I've been enjoying looking at the digital collection of the Museum of the City of New York.  This Alfred C. Loonam picture, taken around 1940, at Third and 56th, marks the point I've got to in Part 1 of my 9th Street through Sunset Park walking tour.  It depicts what I believe is the unfinished Moses Gowanus Parkway, the narrower, pre-Expressway elevated roadway built on the structure of the old Third Avenue El.

Lewis Mumford wrote of the Moses project, in a 1959 New Yorker:



"At the very moment that we have torn down our elevated railways, because of their spoilage of urban space, our highway engineers are using vast sums of public money to restore the same nuisance in an even noisier and more insistent formBut what is Brooklyn to the highway engineer - except a place to go through rapidly, at whatever necessary sacrifice of peace and amenity by its inhabitants?" 

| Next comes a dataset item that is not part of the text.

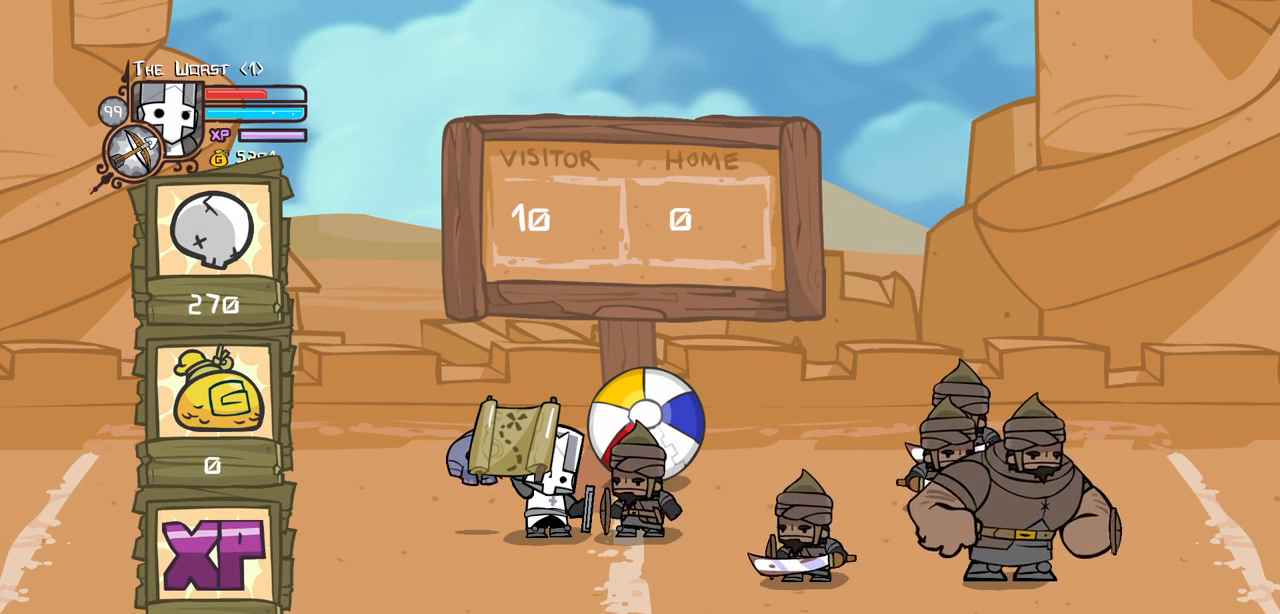
{"keys": ["heavy", "jump"], "events": [[50, "light", "up"], [100, "jump", "up"], [100, "light", "down"], [150, "heavy", "up"], [150, "item", "up"], [150, "jump", "down"], [184, "jump", "up"], [184, "light", "up"], [417, "jump", "down"], [467, "heavy", "down"]]}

I'm going slowly.  I think I'll walk as far as 65th Street, which is more or less the boundary between Sunset Park and Bay Ridge, though I have toyed with the idea of stopping at 59th, the Brooklyn/New Utrecht divide. Then it's off heading east to loop from Fifth to Ninth Avenues in the opposite direction, back north. I'm not exactly speeding along here, but if you do this too quickly you a) stop really looking at your surroundings, and b) forget what you've seen.  And as I've learned a bit more about the history of the streets I've visited, I've become driven to go back to blocks I've previously walked.  There's always more than you thought you knew, or saw, and nothing remains the same.   The look of a block, the faces of a community, the you that walked a year ago and the you that walks today.  The rustle of dollars in the all cash deals that tear down, build up, drive out, and the rustling shifts in the layers of history that form a neighborhood's identity.  Some change is beautiful, and some very ugly indeed.  I wanted to say I'd walked each street at least once, over a year or so, even if I happily fall back to more aimless meandering.  A silly plan probably, but a strangely satisfying one. And I'm almost halfway there.